My father followed Susannah, with his night-gown across his arm, with nothing more than his breeches on, fastened through haste with but a single button, and that button through haste thrust only half into the button-hole.

——She has not forgot the name? cried my father, half opening the door.——No, no, said the curate, with a tone of intelligence.——And the child is better, cried Susannah.——And how does your mistress? As well, said Susannah, as can be expected.—Pish! said my father, the button of his breeches slipping out of the button-hole—So that whether the interjection was levelled at Susannah, or the button-hole—whether Pish was an interjection of contempt or an interjection of modesty, is a doubt, and must be a doubt till I shall have time to write the three following favourite chapters, that is, my chapter of chamber-maids, my chapter of pishes, and my chapter of button-holes.

All the light I am able to give the reader at present is this, that the moment my father cried Pish! he whisk’d himself about—and with his breeches held up by one hand, and his night-gown thrown across the arm of the other, he turned along the gallery to bed, something slower than he came. 210

CHAPTER XV

I wish I could write a chapter upon sleep.

A fitter occasion could never have presented itself, than what this moment offers, when all the curtains of the family are drawn—the candles put out—and no creature’s eyes are open but a single one, for the other has been shut these twenty years, of my mother’s nurse.

It is a fine subject!

And yet, as fine as it is, I would undertake to write a dozen chapters upon button-holes, both quicker and with more fame, than a single chapter upon this.

Button-holes! there is something lively in the very idea of ’em——and trust me, when I get amongst ’em——You gentry with great beards——look as grave as you will———I’ll make merry work with my button-holes—I shall have ’em all to myself—’tis a maiden subject—I shall run foul of no man’s wisdom or fine sayings in it.

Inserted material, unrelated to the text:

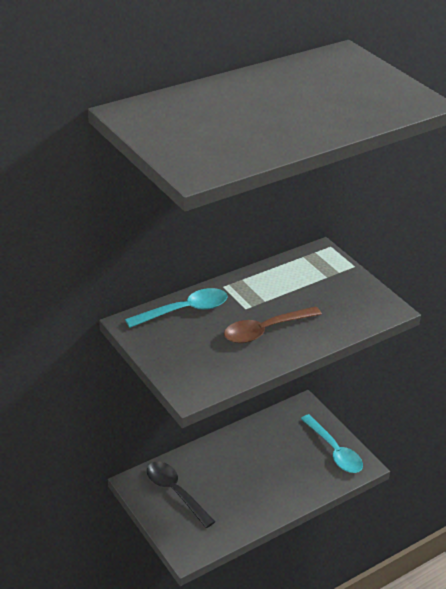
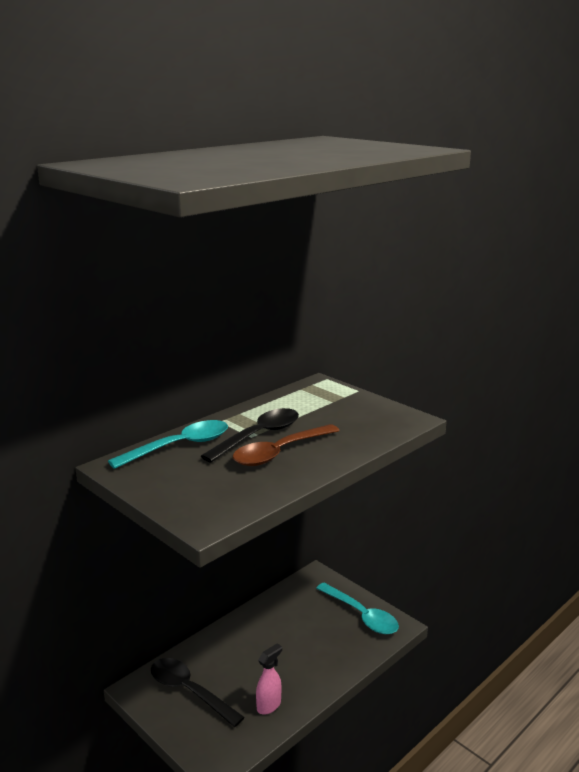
camera: 10 degrees left, 15 degrees down
(237, 515) = (269, 705): none -> pink spray bottle
(252, 309) = (258, 436): none -> black spoon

But for sleep——I know I shall make nothing of it before I begin—I am no dab at your fine sayings in the first place—and in the next, I cannot for my soul set a grave face upon a bad matter, and tell the world—’tis the refuge of the unfortunate—the enfranchisement of the prisoner—the downy lap of the hopeless, the weary, and the broken-hearted; nor could I set out with a lye in my mouth, by affirming, that of all the soft and delicious functions of our nature, by which the great Author of it, in his bounty, has been pleased to recompense the sufferings wherewith his justice and his good pleasure has wearied us——that this is the chiefest (I know pleasures worth ten of it); or what a happiness it is to man, when the anxieties and passions of the day are over, and he lies down upon his back, that his soul shall be so seated within him, that whichever way she turns her eyes, the heavens shall look calm and sweet above her—no desire—or fear—or doubt that troubles the air, nor any difficulty past, present, or to come, that the imagination may not pass over without offence, in that sweet secession.

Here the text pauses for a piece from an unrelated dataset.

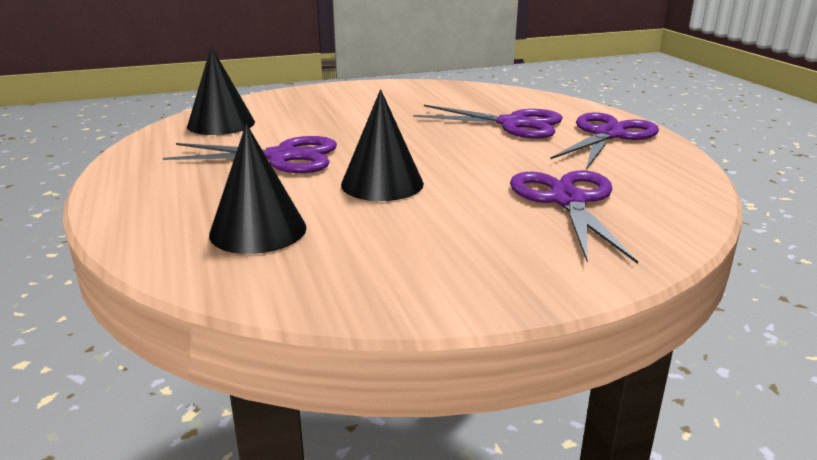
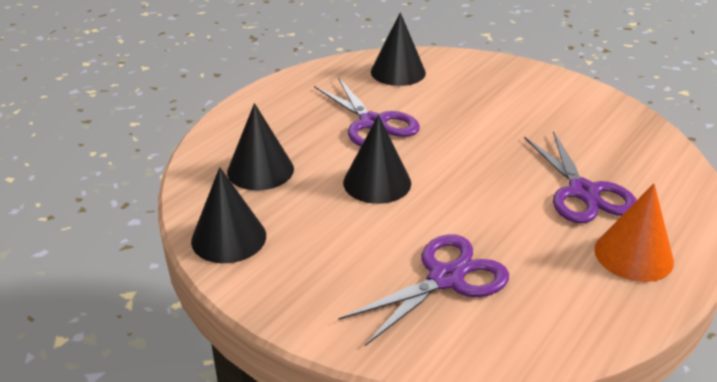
camera: 55 degrees right, 10 degrees up
(359, 287) = (229, 238): none -> black cone
(608, 135) = (633, 255): purple scissors -> orange cone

“God’s blessing,” said Sancho Pança, “be upon the man who first invented this self-same thing called sleep—it covers a man all over like a cloak.” Now there is more to me in this, and it speaks warmer to my heart and affections, than all the dissertations squeez’d out of the heads of the learned together upon the subject. 211

—Not that I altogether disapprove of what Montaigne advances upon it—’tis admirable in its way—(I quote by memory).

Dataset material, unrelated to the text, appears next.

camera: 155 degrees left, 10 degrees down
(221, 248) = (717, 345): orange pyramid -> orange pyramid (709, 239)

The world enjoys other pleasures, says he, as they do that of sleep, without tasting or feeling it as it slips and passes by.—We should study and ruminate upon it, in order to render proper thanks to him who grants it to us.—For this end I cause myself to be disturbed in my sleep, that I may the better and more sensibly relish it.——And yet I see few, says he again, who live with less sleep, when need requires; my body is capable of a firm, but not of a violent and sudden agitation—I evade of late all violent exercises——I am never weary with walking——but from my youth, I never liked to ride upon pavements. I love to lie hard and alone, and even without my wife——This last word may stagger the faith of the world——but remember, “La Vraisemblance (as Bayle says in the affair of Liceti) n’est pas toujours du Côté de la Verité.” And so much for sleep.